Napadł z bronią w ręku na sklep. Grozi mu do 12 lat więzienia
32-latek wtargnął do jednego z gdańskich sklepów. Wymachując bronią zażądał dwóch butelek piwa. Krótko po wartym 6 zł skoku został ujęty. Grozi mu teraz nawet do 12 lat więzienia.
- W chwili zatrzymania 32-latek był nietrzeźwy. Badanie wykazało, że w wydychanym powietrzu ma ponad 2,5 promila alkoholu. Zaraz po zatrzymaniu trafił do policyjnego aresztu - relacjonuje Wirtualnej Polsce kom. Aleksandra Siewert, oficer prasowy Komendy Miejskiej Policji w Gdańsku.
Funkcjonariuszy o sprawie powiadomiła roztrzęsiona ekspedientka. Sprawca wtargnął do sklepu i wymachując imitacją karabinu spacyfikował obsługę. Zażądał wydania dwóch butelek piwa, wartych 6 zł. Po ich otrzymaniu wybiegł ze sklepu.
Kilkanaście minut później napastnik wrócił do sklepu, ale już bez broni. Został zatrzymany przez klientów sklepu oraz obsługę i przekazany patrolowi.

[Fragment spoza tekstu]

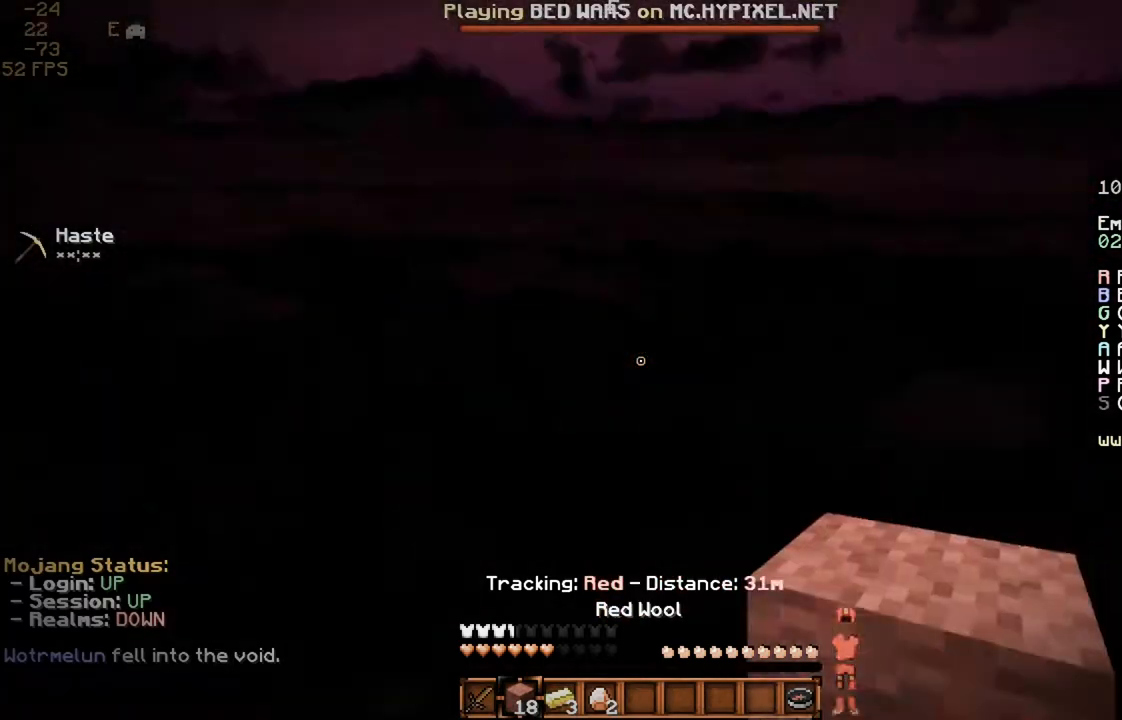
{"keys": [], "mouse": ["left", "right"], "events": [[67, "mouse_left", "down"], [67, "mouse_right", "down"], [67, "space", "up"], [100, "space", "down"], [233, "mouse_left", "up"], [233, "mouse_right", "up"], [233, "space", "up"], [267, "mouse_left", "down"], [267, "mouse_right", "down"], [433, "mouse_right", "up"], [467, "mouse_left", "up"], [500, "mouse_left", "down"], [500, "mouse_right", "down"]]}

Policjanci nadal pracują nad sprawą, ustalając wszystkie okoliczności zdarzenia. To nie pierwszy kontakt sprawcy z organami ścigania. W przeszłości był już karany za podobne przestępstwa. Mężczyzna zostanie niebawem doprowadzony do prokuratury.
Kodeks karny przewiduje za działalność rozbójniczą sankcję 12 lat więzienia. W przypadku użycia broni polanej, noża lub innego niebezpiecznego narzędzia kara nie może być niższa niż 3 lata pozbawienia wolności.